2. Bottle Rocket (Wes Anderson – 1996)
In addition to being Wes Anderson’s feature-length directorial debut, Bottle Rocket was also the debut feature for brothers Owen and Luke Wilson, who co-starred with James Caan and Robert Musgrave. It was in this film that we were introduced to the weird eccentricities of Wes Anderson, and also the first of his many collaborations with the Wilson brothers.
Although it was a blip on the commercial radar, Bottle Rocket was subjected to huge praise, being described as “Reservoir Dogs meets Breathless with a West Texas sensibility.” Director Martin Scorsese later named Bottle Rocket one of his top-ten favourite movies of the 1990s.
Wilson’s Dignan was practically a mythical figure, a rogue cowboy in a yellow jumpsuit with no real past or future. His relentless optimism served as an antidote for the disaffected Gen-X ennui of Luke Wilson’s Anthony Adams, the character the film’s target audience was meant to relate to. To much irony, however, when the film failed to achieve financial success, Wilson considered quitting movies and joining the Marines.
1. Midnight in Paris (Woody Allen – 2011)
Owen Wilson gave us his finest performance in Woody Allen’s dreamy masterpiece Midnight in Paris as Gil Pender, a screenwriter, who is forced to confront the shortcomings of his relationship with his materialistic fiancée and their divergent goals, which become increasingly exaggerated as he travels back in time each night at midnight.

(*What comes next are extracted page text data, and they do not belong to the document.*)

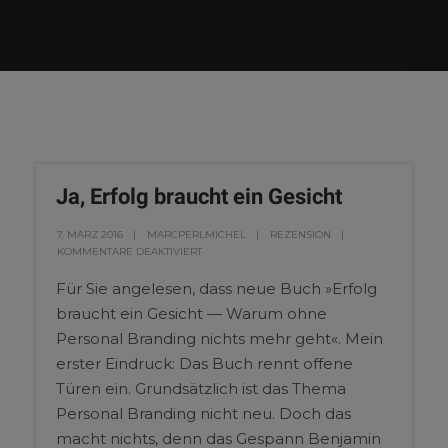
Ja, Erfolg braucht ein Gesicht
7. MÄRZ 2016
MARCPERLMICHEL
REZENSION
KOMMENTARE DEAKTIVIERT
Für Sie angelesen, dass neue Buch »Erfolg
braucht ein Gesicht — Warum ohne
Personal Branding nichts mehr geht«. Mein
erster Eindruck: Das Buch rennt offene
Türen ein. Grundsätzlich ist das Thema
Personal Branding nicht neu. Doch das
macht nichts, denn das Gespann Benjamin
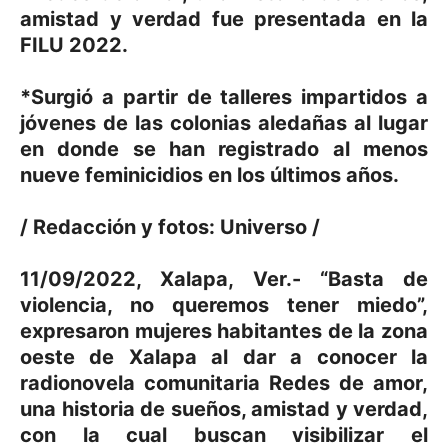
amistad y verdad fue presentada en la
FILU 2022.
*Surgió a partir de talleres impartidos a
jóvenes de las colonias aledañas al lugar
en donde se han registrado al menos
nueve feminicidios en los últimos años.
/ Redacción y fotos: Universo /
11/09/2022, Xalapa, Ver.- “Basta de
violencia, no queremos tener miedo”,
expresaron mujeres habitantes de la zona
oeste de Xalapa al dar a conocer la
radionovela comunitaria Redes de amor,
una historia de sueños, amistad y verdad,
con la cual buscan visibilizar el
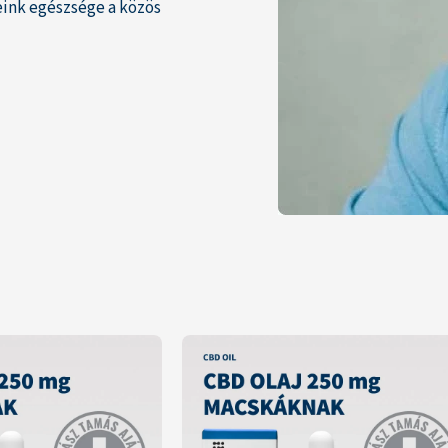
eink egészsége a közös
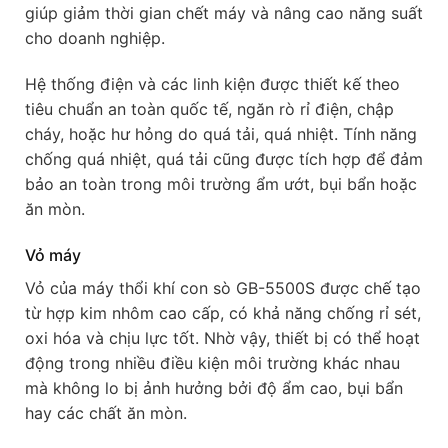
giúp giảm thời gian chết máy và nâng cao năng suất
cho doanh nghiệp.
Hệ thống điện và các linh kiện được thiết kế theo
tiêu chuẩn an toàn quốc tế, ngăn rò rỉ điện, chập
cháy, hoặc hư hỏng do quá tải, quá nhiệt. Tính năng
chống quá nhiệt, quá tải cũng được tích hợp để đảm
bảo an toàn trong môi trường ẩm ướt, bụi bẩn hoặc
ăn mòn.
Vỏ máy
Vỏ của máy thổi khí con sò GB-5500S được chế tạo
từ hợp kim nhôm cao cấp, có khả năng chống rỉ sét,
oxi hóa và chịu lực tốt. Nhờ vậy, thiết bị có thể hoạt
động trong nhiều điều kiện môi trường khác nhau
mà không lo bị ảnh hưởng bởi độ ẩm cao, bụi bẩn
hay các chất ăn mòn.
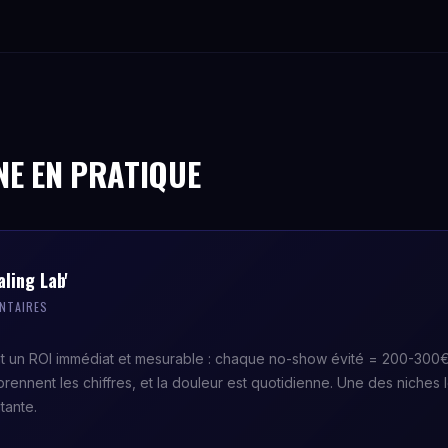
NE EN PRATIQUE
ling Lab'
ENTAIRES
nt un ROI immédiat et mesurable : chaque no-show évité = 200-300€ 
prennent les chiffres, et la douleur est quotidienne. Une des niches 
tante.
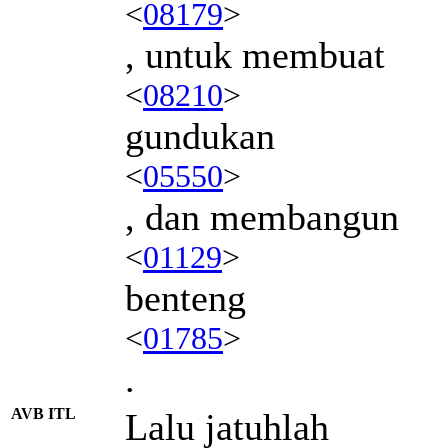
<
08179
>
, untuk membuat
<
08210
>
gundukan
<
05550
>
, dan membangun
<
01129
>
benteng
<
01785
>
.
AVB ITL
Lalu jatuhlah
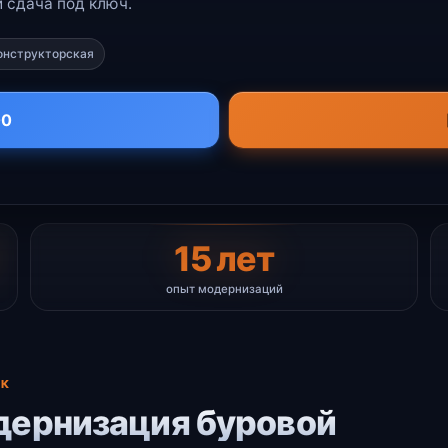
 сдача под ключ.
онструкторская
00
15 лет
опыт модернизаций
ОК
дернизация буровой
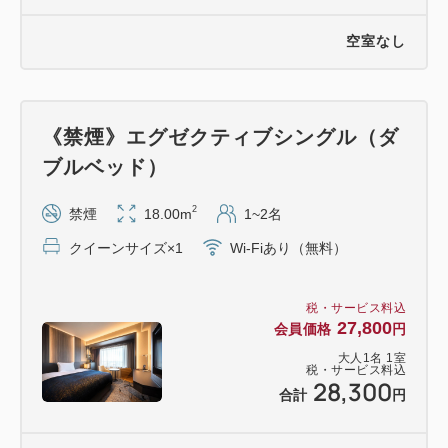
空室なし
《禁煙》エグゼクティブシングル（ダ
ブルベッド）
2
禁煙
18.00m
1~2名
クイーンサイズ×1
Wi-Fiあり（無料）
税・サービス料込
27,800
会員価格
円
大人
1
名
1
室
税・サービス料込
28,300
合計
円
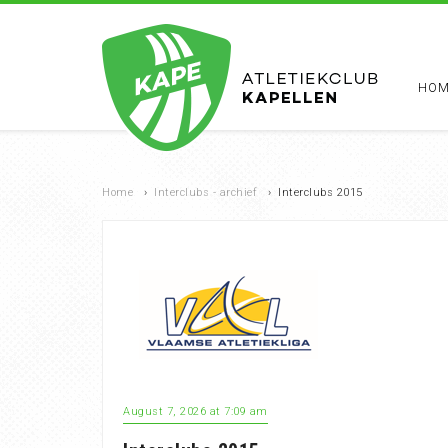
HOM
Home
›
Interclubs - archief
›
Interclubs 2015
August 7, 2026 at 7:09 am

As he roams, seemingly losing himself around the exotic and nocturnal Paris of the golden age, we too find ourselves to be amongst the glut of shining personas, noticing beauty and finding inner satisfaction through the eyes of Gil.
Exploring themes of nostalgia and modernism, the film opened to critical acclaim and is considered one of Allen’s best films in recent years. In 2012, it won the Oscar for Best Original Screenplay and the Golden Globe Award for Best Screenplay. It was nominated for three other Academy Awards: Best Picture, Best Director and Best Art Direction.
In his production notes about the film, Woody Allen explained why he cast Wilson as Gil: “Owen is a natural actor. He doesn’t sound like he’s acting, he sounds like a human being speaking in a situation, and that’s very appealing to me. He’s got a wonderful funny bone, a wonderful comic instinct that’s quite unlike my own, but wonderful of its kind. He’s a blond Texan kind of Everyman’s hero, the kind of hero of the regiment in the old war pictures, with a great flair for being amusing. It’s a rare combination and I thought he’d be great.”